= Beginning of Section =

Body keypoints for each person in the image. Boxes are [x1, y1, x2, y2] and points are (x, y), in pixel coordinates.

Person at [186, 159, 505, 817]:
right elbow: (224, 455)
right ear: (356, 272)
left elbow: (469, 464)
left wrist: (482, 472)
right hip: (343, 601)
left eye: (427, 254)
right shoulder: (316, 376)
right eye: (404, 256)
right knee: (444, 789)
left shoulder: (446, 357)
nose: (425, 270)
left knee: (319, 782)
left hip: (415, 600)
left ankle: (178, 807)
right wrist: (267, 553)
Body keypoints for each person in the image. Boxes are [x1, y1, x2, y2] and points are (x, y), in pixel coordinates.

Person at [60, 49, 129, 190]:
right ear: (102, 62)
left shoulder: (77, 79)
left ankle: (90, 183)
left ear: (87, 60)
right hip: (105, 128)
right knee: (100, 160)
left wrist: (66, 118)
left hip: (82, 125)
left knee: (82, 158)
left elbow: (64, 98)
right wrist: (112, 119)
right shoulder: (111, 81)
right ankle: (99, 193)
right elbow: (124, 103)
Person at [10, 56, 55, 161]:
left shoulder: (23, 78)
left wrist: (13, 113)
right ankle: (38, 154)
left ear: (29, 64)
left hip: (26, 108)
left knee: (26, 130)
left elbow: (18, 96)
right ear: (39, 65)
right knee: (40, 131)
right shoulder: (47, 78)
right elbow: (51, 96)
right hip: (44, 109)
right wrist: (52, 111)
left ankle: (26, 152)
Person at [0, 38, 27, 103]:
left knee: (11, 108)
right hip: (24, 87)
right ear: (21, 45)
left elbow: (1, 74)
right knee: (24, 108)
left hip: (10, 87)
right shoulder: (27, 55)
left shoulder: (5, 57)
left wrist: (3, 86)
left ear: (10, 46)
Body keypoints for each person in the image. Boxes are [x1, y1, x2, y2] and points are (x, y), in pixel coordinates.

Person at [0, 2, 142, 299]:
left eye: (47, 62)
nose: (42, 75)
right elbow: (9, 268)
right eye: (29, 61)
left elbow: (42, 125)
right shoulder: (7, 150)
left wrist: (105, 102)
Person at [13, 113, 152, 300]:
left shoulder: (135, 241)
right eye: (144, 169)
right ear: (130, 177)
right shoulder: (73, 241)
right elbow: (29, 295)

= End of Section =

• **EXERCISE DESCRIPTION**:
Write the records out once more, word for word.

• **YOUR SOLUTION**:
Body keypoints for each person in the image. Boxes are [x1, y1, x2, y2] and points are (x, y), in pixel coordinates.

Person at [186, 159, 505, 817]:
right elbow: (224, 455)
right ear: (356, 272)
left elbow: (469, 464)
left wrist: (482, 472)
right hip: (343, 601)
left eye: (427, 254)
right shoulder: (316, 376)
right eye: (404, 256)
right knee: (444, 789)
left shoulder: (446, 357)
nose: (425, 270)
left knee: (319, 782)
left hip: (415, 600)
left ankle: (178, 807)
right wrist: (267, 553)
Body keypoints for each person in the image. Boxes are [x1, y1, x2, y2] and points are (x, y), in pixel coordinates.

Person at [60, 49, 129, 190]:
right ear: (102, 62)
left shoulder: (77, 79)
left ankle: (90, 183)
left ear: (87, 60)
right hip: (105, 128)
right knee: (100, 160)
left wrist: (66, 118)
left hip: (82, 125)
left knee: (82, 158)
left elbow: (64, 98)
right wrist: (112, 119)
right shoulder: (111, 81)
right ankle: (99, 193)
right elbow: (124, 103)
Person at [10, 56, 55, 161]:
left shoulder: (23, 78)
left wrist: (13, 113)
right ankle: (38, 154)
left ear: (29, 64)
left hip: (26, 108)
left knee: (26, 130)
left elbow: (18, 96)
right ear: (39, 65)
right knee: (40, 131)
right shoulder: (47, 78)
right elbow: (51, 96)
right hip: (44, 109)
right wrist: (52, 111)
left ankle: (26, 152)
Person at [0, 38, 27, 103]:
left knee: (11, 108)
right hip: (24, 87)
right ear: (21, 45)
left elbow: (1, 74)
right knee: (24, 108)
left hip: (10, 87)
right shoulder: (27, 55)
left shoulder: (5, 57)
left wrist: (3, 86)
left ear: (10, 46)
Body keypoints for each person in the image. Boxes are [x1, y1, x2, y2] and points are (x, y), in pixel coordinates.

Person at [0, 2, 142, 299]:
left eye: (47, 62)
nose: (42, 75)
right elbow: (9, 268)
right eye: (29, 61)
left elbow: (42, 125)
right shoulder: (7, 150)
left wrist: (105, 102)
Person at [13, 113, 152, 300]:
left shoulder: (135, 241)
right eye: (144, 169)
right ear: (130, 177)
right shoulder: (73, 241)
right elbow: (29, 295)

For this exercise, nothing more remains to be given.